11.07.2012 1

Deleveraging still looms over economy, Obama’s victory

By Bill Wilson In spite of Barack Obama’s victory at the polls on Nov. 6, his incoming administration will still face a daunting challenge as the U.S. economy appears likely to remain in a catatonic state for the foreseeable future. Why?

In decades past, the health of the economy has been closely tied to the rate of credit expansion nationwide. That is, the rate at which banks lend, and consumers and businesses borrow has a direct correlation to the rate of economic expansion.

Typically in a virtuous cycle, as the economy grows, credit too will expand to satisfy legitimate demand — based on an ample ability to repay and a collective set of forward looking appraisals that are positive.

But, if cheap credit is used to artificially boost demand, it usually leads to an unsustainable credit bubble — something that has happened twice in modern history. That was in the 1920s and the debt supercycle of 1971 to 2008.

After the bubble pops, credit expansion grinds to a halt as deleveraging forces take hold. This was the pattern seen in the 1930s. From 1930 to 1933, credit outstanding nationwide contracted 13.8 percent, from $173.1 billion to a bottom of $149.2 billion. During the same period, the economy shrank by a whopping 7.37 percent average rate each year.

Once a bottom was felt in credit markets, starting in 1934 the economy rebounded, at least from a growth perspective, as unemployment remained unacceptably high until World War II. But growth again halted in 1938 when total debt nationwide again contracted slightly by 0.7 percent along with economic growth, shrinking the economy by 3.4 percent in the process.

The correlation is very strong: If credit is not expanding, chances are neither is the economy.

And that is why Obama will have his work cut out for him. Credit outstanding has more or less ground to a halt since 2008, only expanding at an annualized rate of just 1.4 percent to its current level of $55 trillion.

That compares with about 10 percent average annual credit expansion prior to the downturn, going all the way back to World War II. The amount of debt nationwide has doubled every decade like clockwork. The only exception was the 1930s.

In other words, credit markets are in as bad a shape as they’ve been since the Great Depression. Despite policymakers’ efforts to bail out banks, they have not avoided another depression.

The primary driver of deleveraging at the moment is still in the financial sector, where debt has contracted from its $17.1 trillion level to $13.8 trillion today, and still getting smaller. As the CEO of Pimco, the world’s largest bond trader, Mohammed El-Erian notes, the economy is still trying to “find a way to safely ‘deleverage.’”

“We must overcome the many years during which policymakers lost sight of sustainable drivers of growth and jobs and instead ended up relying on excessive leverage, overindebtedness and an absurd sense of credit entitlement,” El-Erian explained in a recent Washington Post oped explaining the “new normal,” a term he coined.

Compare that sobering assessment with Bloomberg News’ Rich Miller and Steve Matthews enthusiastic prediction that “the economy is on course to enjoy faster growth in the next four years as the headwinds that have held it back turn into tailwinds.”

What of credit expansion? “[B]anks are increasing lending after boosting equity capital by more than $300 billion since 2009,” Miller and Matthews report.

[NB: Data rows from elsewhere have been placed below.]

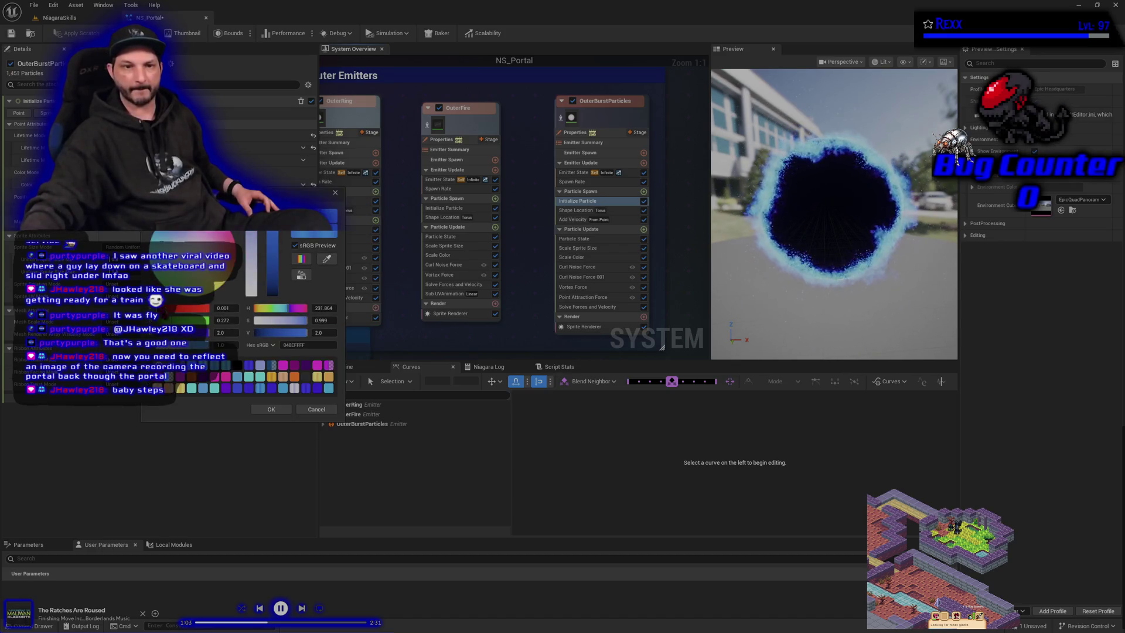
{"action": "left_click", "coordinate": [203, 388]}
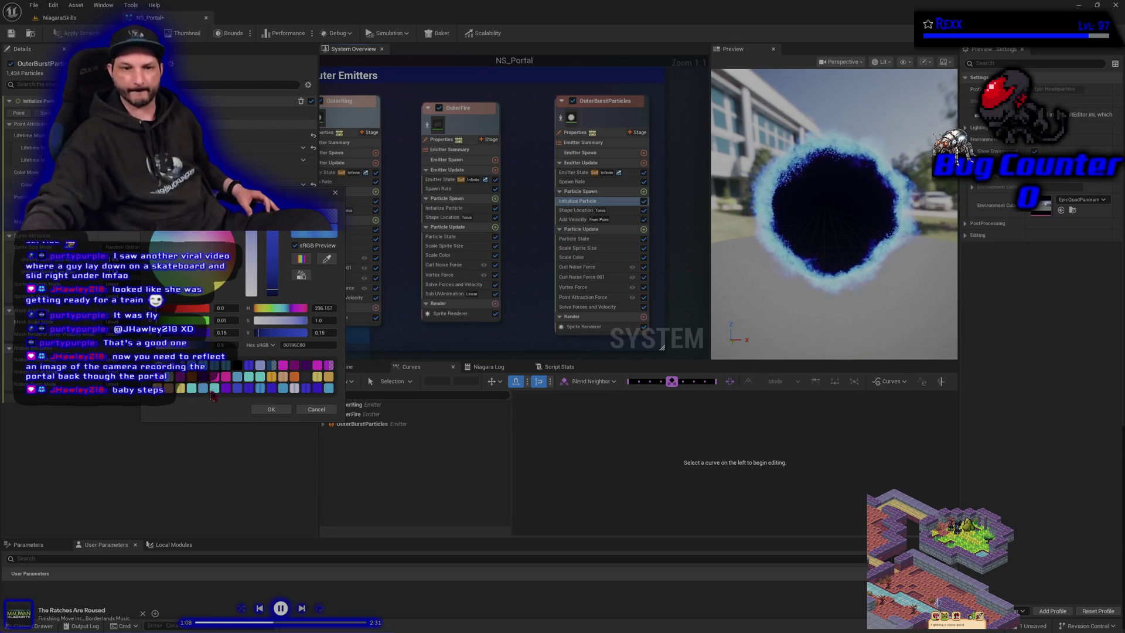
{"action": "left_click", "coordinate": [250, 393]}
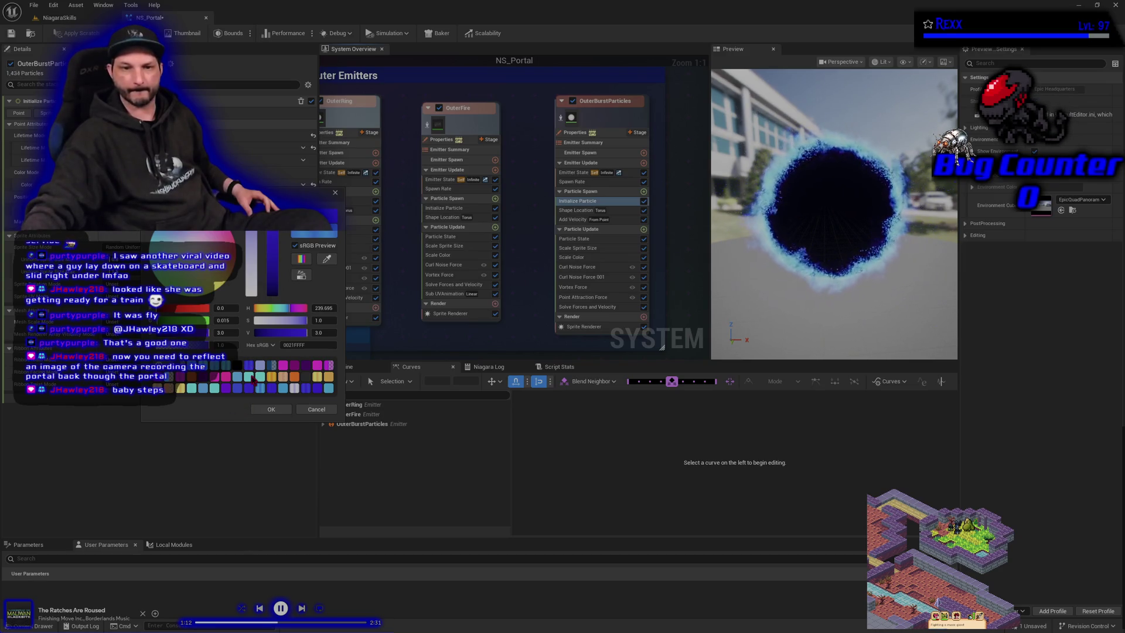
{"action": "left_click", "coordinate": [250, 366]}
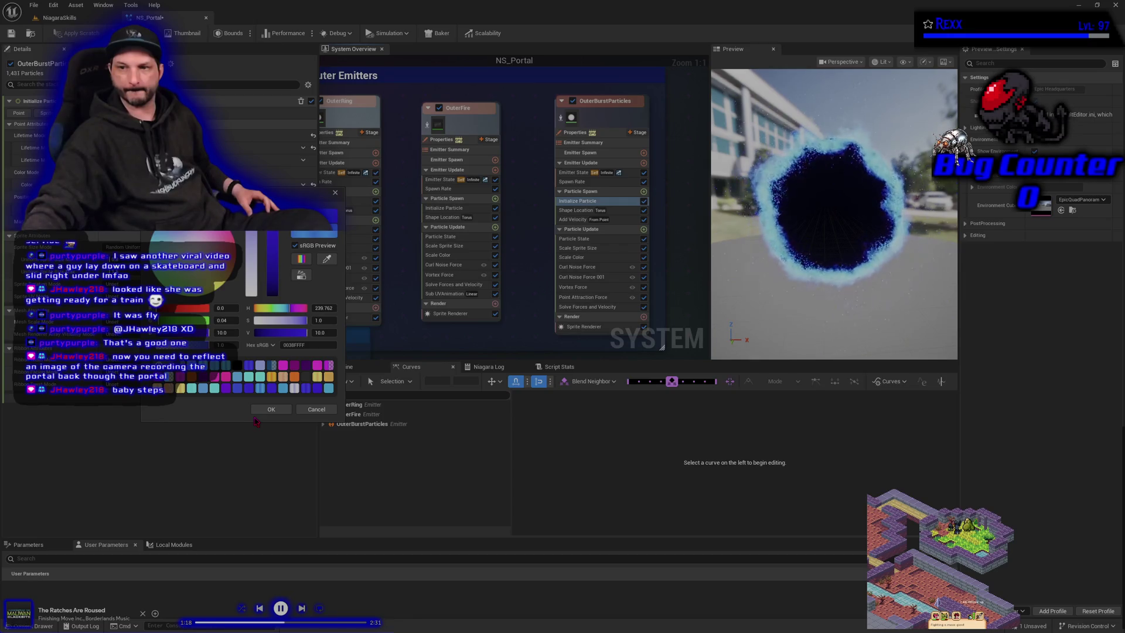
{"action": "left_click", "coordinate": [316, 409]}
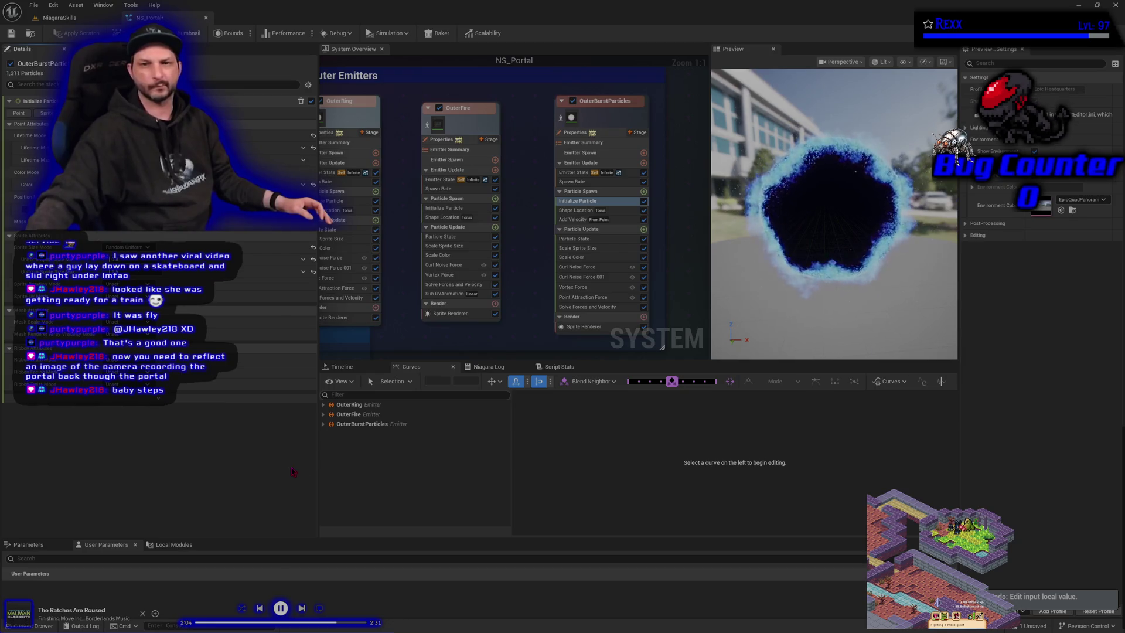
{"action": "left_click", "coordinate": [571, 257]}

Except, capital requirements — the amount of money banks must have on hand to lend — have also increased per Basel III and Dodd-Frank.

In order for credit to expand at the rate it used to, banks will have to raise $500 billion in new capital — every single year.  We’re nowhere near that now, so Miller and Matthew’s optimistic appraisal will likely fall short.

Slate’s Matt Ygelias declares Obama to be very lucky because he is “poised to preside over a return to economic normalcy that’s bound to make any kind of basically competent governance look fantastic compared to the last decade of misery.”

Based on what? Writes Ygelias, “[O]ver the past 18 months, the economy has added an average of 162,000 jobs per month. Simply holding that current trend steady for four years without any improvement in underlying economic policy would give us 7.8 million jobs.”

That may be so, but there’s a problem. The working-age population has been growing by 249,000 per month over the past 18 months. So, if the economy continues to only produce 162,000 jobs a month, at best unemployment will remain unacceptably high — just as it did in the 1930s.

So, the depression will continue. Here’s something for Obama to consider: Let the deleveraging occur without any more bailouts, and get it over with as soon as possible. The sooner the bad debt can be squeezed out of the economy, the sooner the virtuous cycle of growth can be restored.